I identify with this sentiment. Or at least I did until I plopped down in Edinburgh.

Sharing a City

Edinburghers know how to share their space.

I don't think this is endemic to Edinburgh. In the Europe and the UK, you are really forced to share more. There is simply less space on this continent. If you want your own patch of land, you must be very, very, very rich.

Amy and I are living in what Americans would call a small apartment. It's maybe 800 square feet total, including the bathroom. It doesn't feel cramped, though. Its standard 14 foot high Georgian ceilings make a big difference. It's a fishbowl, but a tall fishbowl.

This sized apartment is where rich people live. The attached Georgian house next to us at 22 Ainslie Place is being sold for £1.2 million. That's $1.6 million dollars. Granted that's 4 floors of 800 square feet, but suffice it say it's no American mansion. There's no 3 car garage.

You share the air around you in a tangible way. It is the middle of a large city after all. There is traffic noise, sirens, slamming door sounds, laughs that are way too loud (this is Scotland!).

You share the grounds too. I have said "sorry" more times in the last 3 months than in my entire lifetime. It's because I have to share sidewalks and queues and buildings with more people than I ever have. I'm constantly running into people. But we all do.

You share transportation. Trains, trams and buses are the only way to travel any significant distance here in urban Scotland. Autos are hideously expensive, not just because they're UK-specific, but the licenses and parking are not purchasable by mere mortals. And even you got a parking permit, there's no assigned space. You may end up walking blocks to your flat, which defeats the purpose of having your own auto. And petrol? Try and find a station around here ... and even then, you'll have to sell your first born to fill the tank.

To an American, this might sound like hell. Not only is it not hell, it's actually surprisingly nice.

The Two Open Windows are our Flat

It helps that the shared places are those you'd want to share. Our Moray Feu neighborhood was built in the 1820's, and its stone buildings are gorgeous. I walk 20,000 steps every day, and my eyes are up most of the time. I catch new little details every day.

But the most important thing is the Scots want to share with you. They are used to it. It's not necessarily that they share everything with everybody (private gardens being a big exception to the sharing rule).

Sharing is a habit. And the more something is a habit, the less time you spend thinking about it, and the more time you spend doing it.

The Shared Experience

Amy and I met John at a Charlatans concert in Glasgow. He was friendly, just started talking to us while we were waiting for the concert to start. The Scots have a reputation for being friendly, and I find they live up to that. John is from Manchester, though, and picked up the ways of the Scots not through DNA but through learning, having spent the last 15 years in between Edinburgh and Glasgow.

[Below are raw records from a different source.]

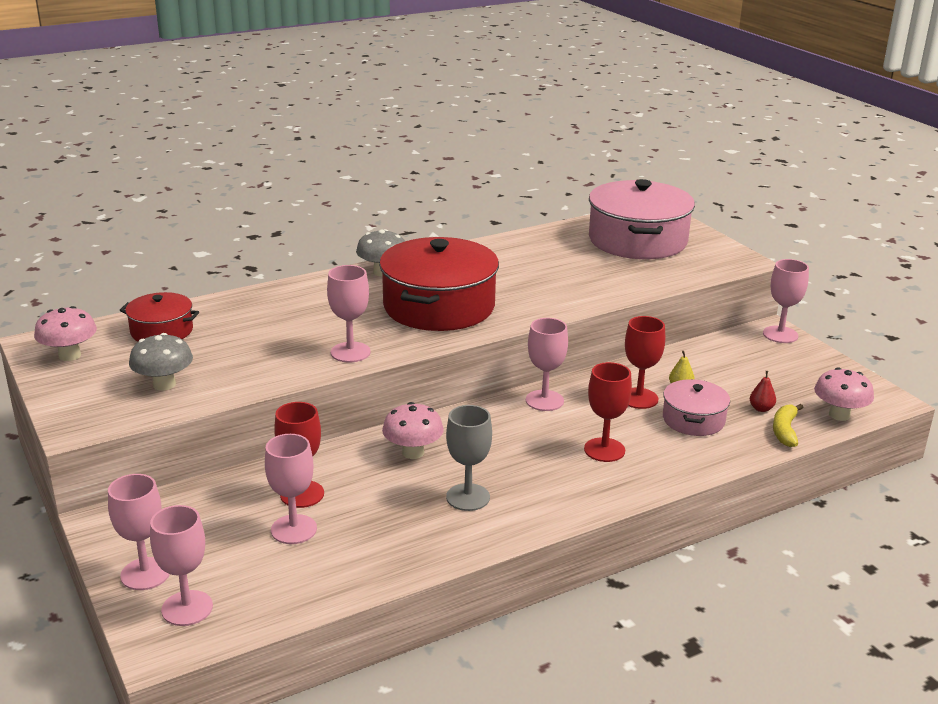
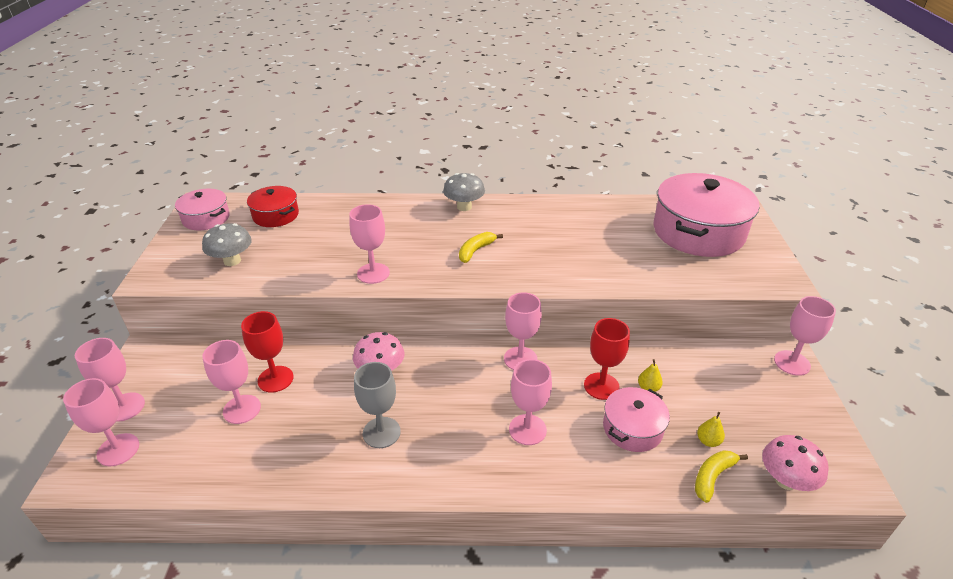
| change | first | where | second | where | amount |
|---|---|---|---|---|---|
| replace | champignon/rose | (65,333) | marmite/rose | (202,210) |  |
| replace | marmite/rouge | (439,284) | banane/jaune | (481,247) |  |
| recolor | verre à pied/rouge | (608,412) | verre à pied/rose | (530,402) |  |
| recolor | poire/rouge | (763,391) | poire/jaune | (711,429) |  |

The Charlatans, though from Birmingham, were adopted by the 1990's Madchester scene, having a similar reliance on organ-drenched danceable rock. Madchester borrows heavily from 1960's hippie culture and psychedelia, ... a "peace and love" movement which seems arrive in Western culture every 30 years or so.

Naysayers see it as merely a drug swap - LSD for Ecstasy. I look at it in Scottish terms. It is a more practical, more mysterious, but less serious hippie culture. It's a movement that already know its limitations. They are not looking to change the world so much as be as become a temporary world.

You don't need Ecstasy, or any ingestible drug for that matter. Music is the stuff that bonds you with your neighbors. The Scots cannot sing, but that doesn't hold them back. They will sing any song they know the words to ... and those they don't know the words to as well.

So for us at that Charlatans gig, it was "The Only One I Know" and "Country Boy" and "Just When You're Thinking Things Over" and "So Oh" ... the hymns of our temporary church. There is no feeling like being in the middle of thousands of people, jumping up and down as one, sharing that little patch of ground in Glasgow.

You melt into the collective. And for a brief moment, you feel like yourself again.